▸ TASK SET:
**1)** Answer each question from the page on Kafka-to-Neo4j throughput, one line per answer:
(a) After which version of Neo4j will Neo4j Streams stop being supported?
(b) According to the page, what does page cache sizing affect?
(c) What prefix marks the config settings that apply to the Kafka client?
**2)** Extend the page on Kafka-to-Neo4j throughput by writing the next part after its final sentence.

▸ PAGE TEXT:
■ ■ ■ ■ ■

Factors which Affect Throughput
The Kafka Connect Neo4j Connector is the recommended method to integrate Kafka with Neo4j, as Neo4j Streams is no longer under active development and will not be supported after version 4.4 of Neo4j. The most recent version of the Kafka Connect Neo4j Connector can be found here. |
This is primarily around sinking records from Kafka → Neo4j, but many of the same principles apply to production of records to Kafka.
Neo4j Settings
In general, Neo4j-Streams is writing to Neo4j with a strategy of:
UNWIND events AS event
(your cypher here)
And so a critical factor is how many items are in the "events" array, per-transaction.
-
Heap sizing affects how big transactions coming from Kafka can be without starving other queries that are running
-
Page cache sizing affects how much data is hot and has a major impact on the cypher queries that neo4j-streams runs.
Kafka Consumer Settings
A major factor is how much data you pull from Kafka at a time, and how that turns into a batch of records. How this works is that Neo4j-Streams uses the official Java client for Kafka to talk to the message queue, and runs a poll() operation in Kafka. Settings that start with kafka.* in the config apply to this client, and control how it polls, how much memory it uses, how big the batches are, and so forth. Misconfiguration of this can cause major performance problems, for example if you get 1 record per polling operation, then you will write to Neo4j in batches of 1, maximizing the overall time you spend in transactional overhead.

■ ■ ■ ■ ■

▸ DATA SHOWN:
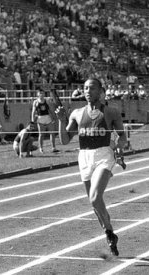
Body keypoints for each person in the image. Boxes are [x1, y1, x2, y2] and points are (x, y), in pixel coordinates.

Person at [54, 78, 127, 256]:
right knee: (94, 203)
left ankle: (109, 232)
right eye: (85, 88)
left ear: (101, 92)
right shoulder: (77, 113)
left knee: (95, 197)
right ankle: (109, 232)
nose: (88, 91)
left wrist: (118, 147)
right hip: (84, 157)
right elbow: (64, 140)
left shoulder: (111, 112)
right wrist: (61, 120)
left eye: (92, 88)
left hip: (103, 155)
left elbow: (123, 137)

■ ■ ■ ■ ■

▸ EXERCISE ANSWERS:
**1)**
(a) Version 4.4.
(b) It affects how much data is hot, and it has a major impact on the cypher queries that neo4j-streams runs.
(c) kafka.*

**2)**
More information in this excellent documentation on how Kafka consumers work. In particular, check "The Poll Loop" section, which is what Neo4j-Streams is doing internally.
Some generalities for Neo4j:
-
Batch size (
neo4j.batch.size
) - the number of messages to include in a single transactional batch. -
Max Poll Records (
kafka.max.poll.records
) - the number of records to use per transaction in Neo4j. There is a tradeoff between memory usage and total transactional overhead.-
Fewer larger batches is faster to import data into Neo4j overall, but requires more memory.
-
The smaller the payload the larger the batch in general (via unwind). A default to start with is 1000 and work your way up. If you are only creating nodes via unwind you can go much higher (20k as a start). Then go for a lower number for the relationship merges (back to 1000-5000). Each batch represents a transaction in memory, and consider that the message size * the batch size is an important factor in determining how much heap you need for your transactions.
-
-
Fetch bytes (
kafka.max.partition.fetch.bytes
) The maximum amount of data per-partition the server will return. Records are fetched in batches by the consumer. If the first record batch in the first non-empty partition of the fetch is larger than this limit, the batch will still be returned to ensure that the consumer can make progress.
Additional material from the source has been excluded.